When comparing the results from different platforms, differences occur in the 2nd or 3rd place to the right of the decimal point. The SQL statements where these problems occur are the following:
SELECT * from street; SELECT * from iexit;
You might see differences in which the same tuples are output in a different order than what appears in the expected file. In most cases this is not, strictly speaking, a bug. Most of the regression test scripts are not so pedantic as to use an ORDER BY for every single SELECT, and so their result tuple orderings are not well-defined according to the letter of the SQL spec. In practice, since we are looking at the same queries being executed on the same data by the same software, we usually get the same result ordering on all platforms, and so the lack of ORDER BY isn't a problem. Some queries do exhibit cross-platform ordering differences, however. (Ordering differences can also be triggered by non-C locale settings.)

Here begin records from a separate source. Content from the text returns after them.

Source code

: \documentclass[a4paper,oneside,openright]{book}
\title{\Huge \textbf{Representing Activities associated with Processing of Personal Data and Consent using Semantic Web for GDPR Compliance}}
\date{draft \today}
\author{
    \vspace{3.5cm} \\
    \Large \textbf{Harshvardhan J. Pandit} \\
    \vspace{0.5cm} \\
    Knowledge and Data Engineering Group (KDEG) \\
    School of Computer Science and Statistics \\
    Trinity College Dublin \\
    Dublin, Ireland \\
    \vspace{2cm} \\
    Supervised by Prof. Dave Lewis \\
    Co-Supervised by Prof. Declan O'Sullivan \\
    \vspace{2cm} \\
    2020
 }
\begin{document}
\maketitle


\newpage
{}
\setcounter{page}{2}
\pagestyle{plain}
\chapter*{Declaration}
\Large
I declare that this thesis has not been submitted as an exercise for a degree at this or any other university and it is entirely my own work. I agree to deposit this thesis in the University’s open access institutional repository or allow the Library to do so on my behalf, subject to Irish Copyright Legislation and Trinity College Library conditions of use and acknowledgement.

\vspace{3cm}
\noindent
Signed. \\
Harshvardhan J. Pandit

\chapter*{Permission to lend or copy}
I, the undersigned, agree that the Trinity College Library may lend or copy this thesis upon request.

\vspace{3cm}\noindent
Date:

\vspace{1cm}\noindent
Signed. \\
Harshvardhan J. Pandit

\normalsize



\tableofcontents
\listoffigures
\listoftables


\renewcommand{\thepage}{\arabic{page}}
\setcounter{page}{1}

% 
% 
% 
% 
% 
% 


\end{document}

Therefore, if you see an ordering difference, it's not something to worry about, unless the query does have an ORDER BY that your result is violating. But please report it anyway, so that we can add an ORDER BY to that particular query and thereby eliminate the bogus "failure" in future releases.
You might wonder why we don't ORDER all the regress test SELECTs to get rid of this issue once and for all. The reason is that that would make the regression tests less useful, not more, since they'd tend to exercise query plan types that produce ordered results to the exclusion of those that don't.
There is at least one case in the "random" test script that is intended to produce random results. This causes random to fail the regression test once in a while (perhaps once in every five to ten trials). Typing
diff results/random.out expected/random.outshould produce only one or a few lines of differences. You need not worry unless the random test always fails in repeated attempts. (On the other hand, if the random test is never reported to fail even in many trials of the regress tests, you probably should worry.)